Thursday, March 16, 2017

Multi-channel sneaky communication - the old fashioned way and a modern version using a custom HTTP header

From our Add more hay to the internet haystack series.

Multi-channel communication is simply a fancy term for something we all have done many times without thinking twice about it.

An example would be a letter from your friendly local government and you picking up the telephone to call the clerk because you have a question regarding the content. In this example, we have two physical channels, the paper letter and the telephone line. If you follow up on the phone call by email, you made it "multi" by adding a third channel.

We also know this behavior can cause problems.

Have you ever received a follow-up letter, for instance a payment reminder and reacted furiously with "but I called, and it was all cleared up"? Maybe you had to pay a fine because of confusion resulting from the use more than one communication channel, maybe everything was indeed resolved after the call.

Modern companies and government agencies spend a lot of time and money to collect communication from different channels in a single repository to make purchases traceable, to provide good customer service, to fulfill legal compliance requirements, or to analyze our lives.

So, if you want communication to be less easily traceable, how about using more than one channel?

Let's give a real life, fun example with potentially serious security implications.

Imagine a team of three burly military police arrives at your office one morning, and the guy in the middle - it is always the one in the middle, you know that from the movies - has a briefcase with a document for you.

You read it, and then you come across an acronym that can have more than one meaning.
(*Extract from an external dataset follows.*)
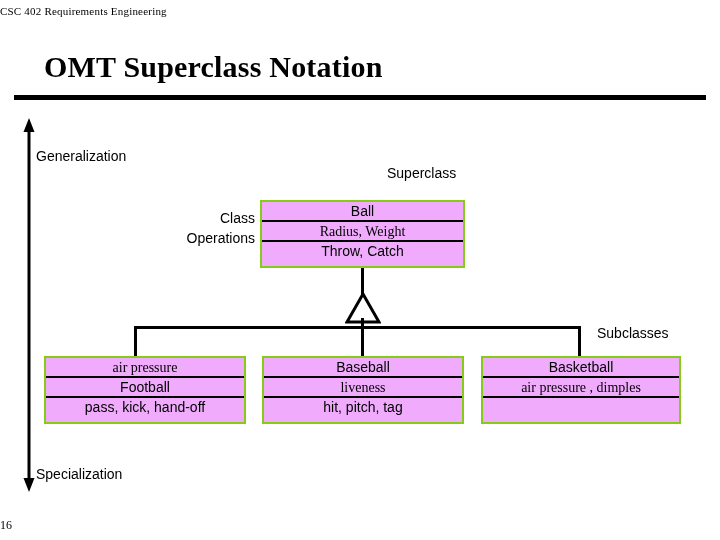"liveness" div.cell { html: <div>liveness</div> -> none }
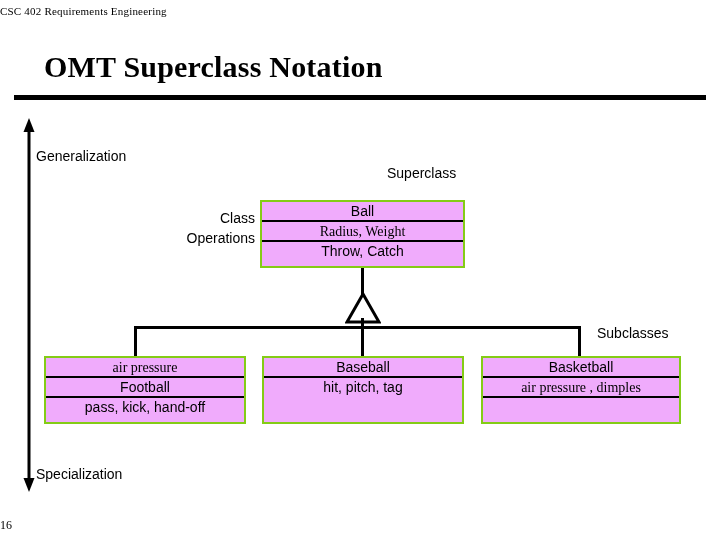"16" .page-number { text-align: left -> center }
Unfortunately, the difference is critical, and you don't have a secure phone line to the author hundreds of miles away.

You can call the author and tell him or her you have "a document" and would like to clarify "an acronym" on "page 123, line 4, the second acronym". To put the person at ease, tell him or her you don't want to discuss details, you just want to verify that it means what you think it means. A simple yes or no answer.

If somebody is listening in, they won't get much.
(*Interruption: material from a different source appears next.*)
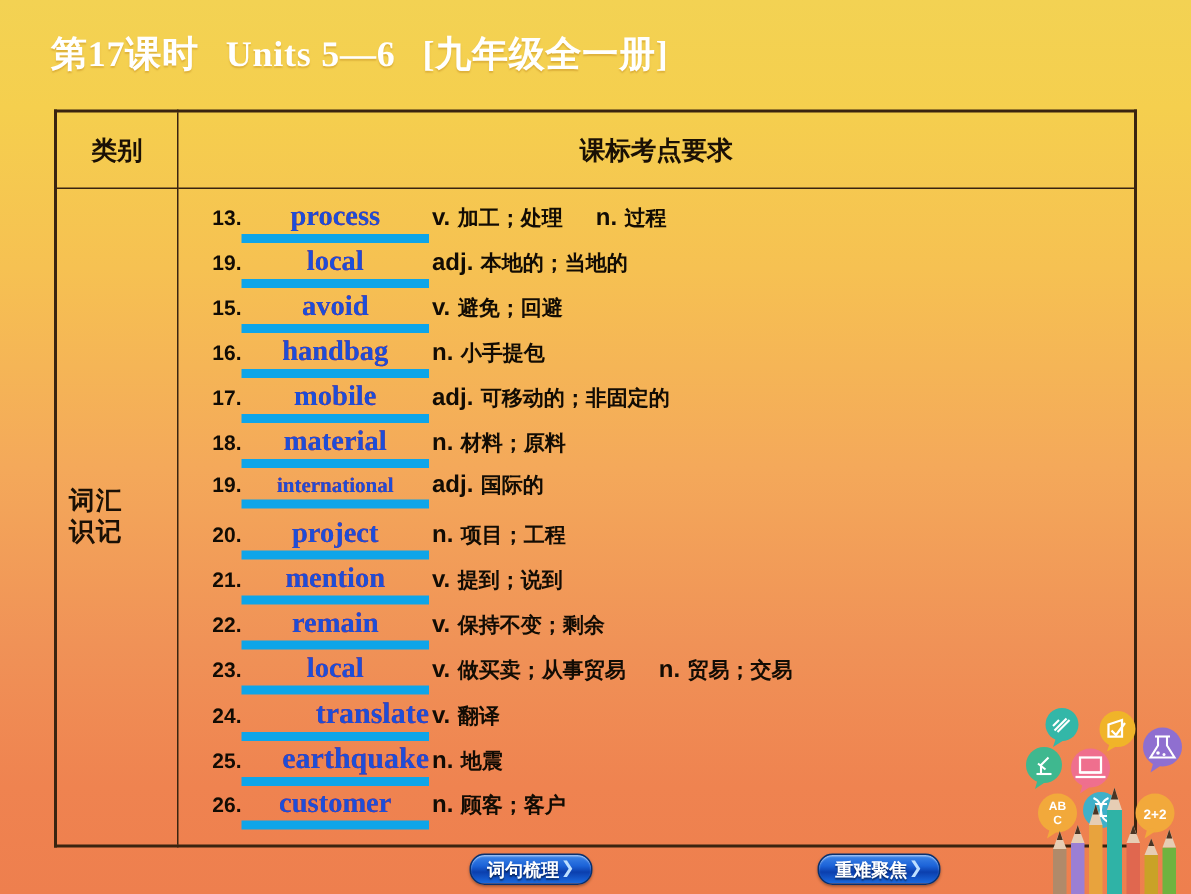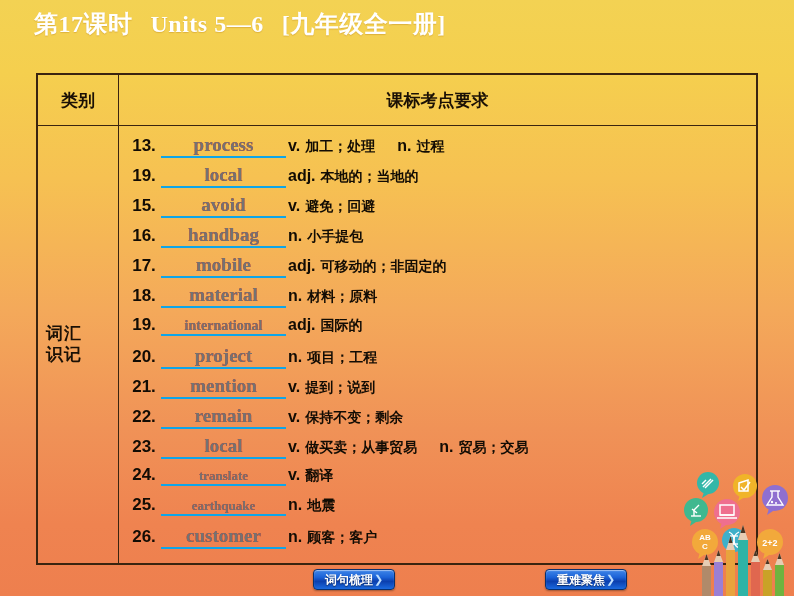"第17课时 Units 5—6 [九年级全一册]" #slide-title { top: 8px -> 20px }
An example from the saga of whistleblower Edward Snowden was the use of Twitter by journalists to transmit a fingerprint value. In this example, Twitter can be considered one channel, the other being email.

Computer technology has removed many of the existing physical boundaries that made traditional surveillance difficult and costly. Even so, new, if narrower, channels were created, and they are still useful despite increasing monitoring by private entities and governments alike.

This is basically what the image of the internet as a haystack describes.

Sifting through a haystack for a needle implies discarding stuff that looks like dry grass, which is what the monitoring agents do and what activists and privacy activists try to exploit. Disguising meaningful information as pixels in images or bytes in sound files, and sending protected data by turning them into http text (web page) traffic are some examples of this.

For sneaky nerds, custom HTTP headers can be a handy method of communication without triggering suspicious algorithms watching on a server along the internet. This works because servers that forward traffic ignore custom headers not meant for them and simply pass them on.

Bob and Alice
For example, Bob has a website he wants to use to chat with Alice. So, he writes a small online game and puts it up. Anybody who has internet access can play, including the school kid in India or the retiree in Georgia. The game also includes code that reads and writes a custom http header called, for example, 'x-gameinfo'.
He writes a corresponding version for Alice and gives it to her on a USB stick the next time they meet at their favorite coffee shop, NAS.

From here on out, Alice can play the game and send Bob short encrypted messages as values in the x-gameinfo custom header. Or she can just play.

To make sure that there is always an x-gameinfo header, Bob has written the online game in such a manner that the code sends some "non-message" version of x-gameinfo if any person other than him or Alice are playing.

A suspicious algorithm trying to make sure the internet runs fine will not understand that Bob and Alice are planning their next date at NAS or are working out details of the surprise birthday party for Charlie, who turns 30 in May.